2 thoughts on “What if you were not happy with service from the Application Assistance Unit?

  1. After many calls to the AAU, we receive an email asking for feedback linking to a survey. However, there is no way to identify which call the email is referring to. I received one such email today, but I have no recollection of the specific call. Here is the text of the email:

    We’d like your feedback!

    Dear Valued Customer,

    Your feedback is very important to us as we strive to continually enhance your customer experience.

    We invite you to provide your opinions about the office action you recently received from the U.S. Patent and Trademark Office regarding a trademark application. If you received office actions for multiple trademark applications, share your overall feedback on those you received in the last week.

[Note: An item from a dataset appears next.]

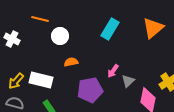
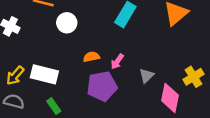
orange semicircle: (71, 62) -> (91, 57), moved
pink arrow: (113, 71) -> (117, 62), moved

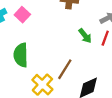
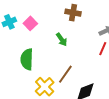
green arrow: (85, 36) -> (62, 39), moved

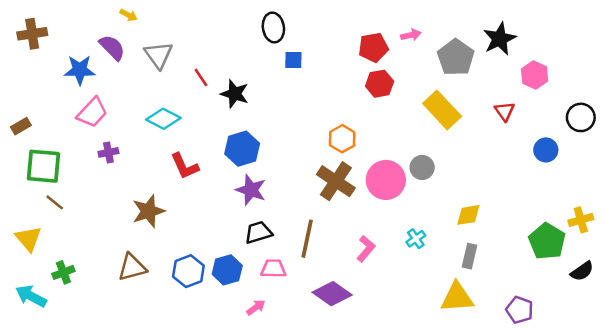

    The survey will take about 3-5 minutes and your responses will be kept strictly confidential.

    Thank You,
    USPTO Trademarks Business Unit

    Here is the link to the survey:


  2. I wasn’t aware of this email address, thanks for posting.

    I have always been baffled by the several aspects of the AAU, starting with the name: it is not applications that are in need of assistance. It is applicants that are in need of assistance.

    But more frustrating is that, by design, the AAU has nothing to do with the people conducting pre-exam functions, who in many cases are the ones sending those inscrutable notices. By design, we cannot contact the pre-exam people (who are employed by an outside contractor, not the PTO), and neither can the AAU. So the AAU is very often singularly unhelpful, because the people working there may have no more information than we do.

    In the past, there was one individual I identified who actually works for the PTO, ostensibly in OPAP, whom I would contact by phone if some notice was particularly opaque and the AAU unhelpful. Other times I would contact the PTO legal department. Next time, I’ll try this email.

    But what would be best is if the PTO abolished this wall between OPAP and the AAU.